Exercise goal -> Copy out the entries that follow, exactly as written.

Available data ->
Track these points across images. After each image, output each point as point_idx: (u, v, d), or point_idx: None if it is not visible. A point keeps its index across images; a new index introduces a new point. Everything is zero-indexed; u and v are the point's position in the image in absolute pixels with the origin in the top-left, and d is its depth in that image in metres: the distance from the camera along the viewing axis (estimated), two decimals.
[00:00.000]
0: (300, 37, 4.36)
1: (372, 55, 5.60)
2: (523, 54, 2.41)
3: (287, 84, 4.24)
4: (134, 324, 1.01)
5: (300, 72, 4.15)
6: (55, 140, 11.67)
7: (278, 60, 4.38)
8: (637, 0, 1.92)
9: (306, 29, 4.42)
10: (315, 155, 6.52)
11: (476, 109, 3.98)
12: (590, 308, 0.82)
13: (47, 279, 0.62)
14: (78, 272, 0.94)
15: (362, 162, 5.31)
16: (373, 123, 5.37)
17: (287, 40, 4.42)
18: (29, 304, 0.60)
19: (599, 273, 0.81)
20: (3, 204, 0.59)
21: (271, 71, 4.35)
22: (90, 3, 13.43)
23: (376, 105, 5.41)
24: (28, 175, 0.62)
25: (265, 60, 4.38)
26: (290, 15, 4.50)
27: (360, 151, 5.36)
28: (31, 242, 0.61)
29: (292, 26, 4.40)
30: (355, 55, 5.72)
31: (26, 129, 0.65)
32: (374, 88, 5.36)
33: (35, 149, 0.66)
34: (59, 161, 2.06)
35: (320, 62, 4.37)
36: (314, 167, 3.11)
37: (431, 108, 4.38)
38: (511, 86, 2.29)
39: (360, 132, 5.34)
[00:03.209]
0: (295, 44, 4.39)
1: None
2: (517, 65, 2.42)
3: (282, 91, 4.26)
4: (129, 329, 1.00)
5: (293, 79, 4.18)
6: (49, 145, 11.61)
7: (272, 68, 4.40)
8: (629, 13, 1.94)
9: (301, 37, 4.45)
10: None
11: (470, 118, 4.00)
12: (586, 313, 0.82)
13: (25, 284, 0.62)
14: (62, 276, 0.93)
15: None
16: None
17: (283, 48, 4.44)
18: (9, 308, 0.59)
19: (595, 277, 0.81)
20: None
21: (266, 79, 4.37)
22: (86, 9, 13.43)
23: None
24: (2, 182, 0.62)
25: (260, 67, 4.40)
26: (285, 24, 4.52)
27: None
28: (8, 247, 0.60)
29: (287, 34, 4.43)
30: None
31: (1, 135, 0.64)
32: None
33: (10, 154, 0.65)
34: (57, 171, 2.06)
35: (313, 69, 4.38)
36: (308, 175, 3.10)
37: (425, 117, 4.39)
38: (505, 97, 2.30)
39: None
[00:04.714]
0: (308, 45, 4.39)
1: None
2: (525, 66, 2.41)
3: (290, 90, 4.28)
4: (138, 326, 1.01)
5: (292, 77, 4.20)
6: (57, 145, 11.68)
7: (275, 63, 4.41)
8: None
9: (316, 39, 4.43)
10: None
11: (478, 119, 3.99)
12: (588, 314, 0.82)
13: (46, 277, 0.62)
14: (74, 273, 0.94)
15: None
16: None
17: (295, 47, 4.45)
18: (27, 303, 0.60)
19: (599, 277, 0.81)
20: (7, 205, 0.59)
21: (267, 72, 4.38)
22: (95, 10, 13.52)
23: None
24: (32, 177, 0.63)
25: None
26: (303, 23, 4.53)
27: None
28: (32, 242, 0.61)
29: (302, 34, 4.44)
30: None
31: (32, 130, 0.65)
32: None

Solution below ->
Track these points across images. After each image, output each point as point_idx: (u, v, d), or point_idx: None if it is not visible. A point keeps its index across images; a new index introduces a new point. Everything is zero-indexed; u and v are the point's position in the image in absolute pixels with the origin in the top-left, and d is its depth in that image in metres: the distance from the camera along the viewing axis (estimated), two decimals.
[00:00.000]
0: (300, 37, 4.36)
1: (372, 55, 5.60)
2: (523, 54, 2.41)
3: (287, 84, 4.24)
4: (134, 324, 1.01)
5: (300, 72, 4.15)
6: (55, 140, 11.67)
7: (278, 60, 4.38)
8: (637, 0, 1.92)
9: (306, 29, 4.42)
10: (315, 155, 6.52)
11: (476, 109, 3.98)
12: (590, 308, 0.82)
13: (47, 279, 0.62)
14: (78, 272, 0.94)
15: (362, 162, 5.31)
16: (373, 123, 5.37)
17: (287, 40, 4.42)
18: (29, 304, 0.60)
19: (599, 273, 0.81)
20: (3, 204, 0.59)
21: (271, 71, 4.35)
22: (90, 3, 13.43)
23: (376, 105, 5.41)
24: (28, 175, 0.62)
25: (265, 60, 4.38)
26: (290, 15, 4.50)
27: (360, 151, 5.36)
28: (31, 242, 0.61)
29: (292, 26, 4.40)
30: (355, 55, 5.72)
31: (26, 129, 0.65)
32: (374, 88, 5.36)
33: (35, 149, 0.66)
34: (59, 161, 2.06)
35: (320, 62, 4.37)
36: (314, 167, 3.11)
37: (431, 108, 4.38)
38: (511, 86, 2.29)
39: (360, 132, 5.34)
[00:03.209]
0: (295, 44, 4.39)
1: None
2: (517, 65, 2.42)
3: (282, 91, 4.26)
4: (129, 329, 1.00)
5: (293, 79, 4.18)
6: (49, 145, 11.61)
7: (272, 68, 4.40)
8: (629, 13, 1.94)
9: (301, 37, 4.45)
10: None
11: (470, 118, 4.00)
12: (586, 313, 0.82)
13: (25, 284, 0.62)
14: (62, 276, 0.93)
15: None
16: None
17: (283, 48, 4.44)
18: (9, 308, 0.59)
19: (595, 277, 0.81)
20: None
21: (266, 79, 4.37)
22: (86, 9, 13.43)
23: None
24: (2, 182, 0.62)
25: (260, 67, 4.40)
26: (285, 24, 4.52)
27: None
28: (8, 247, 0.60)
29: (287, 34, 4.43)
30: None
31: (1, 135, 0.64)
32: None
33: (10, 154, 0.65)
34: (57, 171, 2.06)
35: (313, 69, 4.38)
36: (308, 175, 3.10)
37: (425, 117, 4.39)
38: (505, 97, 2.30)
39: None
[00:04.714]
0: (308, 45, 4.39)
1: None
2: (525, 66, 2.41)
3: (290, 90, 4.28)
4: (138, 326, 1.01)
5: (292, 77, 4.20)
6: (57, 145, 11.68)
7: (275, 63, 4.41)
8: None
9: (316, 39, 4.43)
10: None
11: (478, 119, 3.99)
12: (588, 314, 0.82)
13: (46, 277, 0.62)
14: (74, 273, 0.94)
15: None
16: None
17: (295, 47, 4.45)
18: (27, 303, 0.60)
19: (599, 277, 0.81)
20: (7, 205, 0.59)
21: (267, 72, 4.38)
22: (95, 10, 13.52)
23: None
24: (32, 177, 0.63)
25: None
26: (303, 23, 4.53)
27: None
28: (32, 242, 0.61)
29: (302, 34, 4.44)
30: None
31: (32, 130, 0.65)
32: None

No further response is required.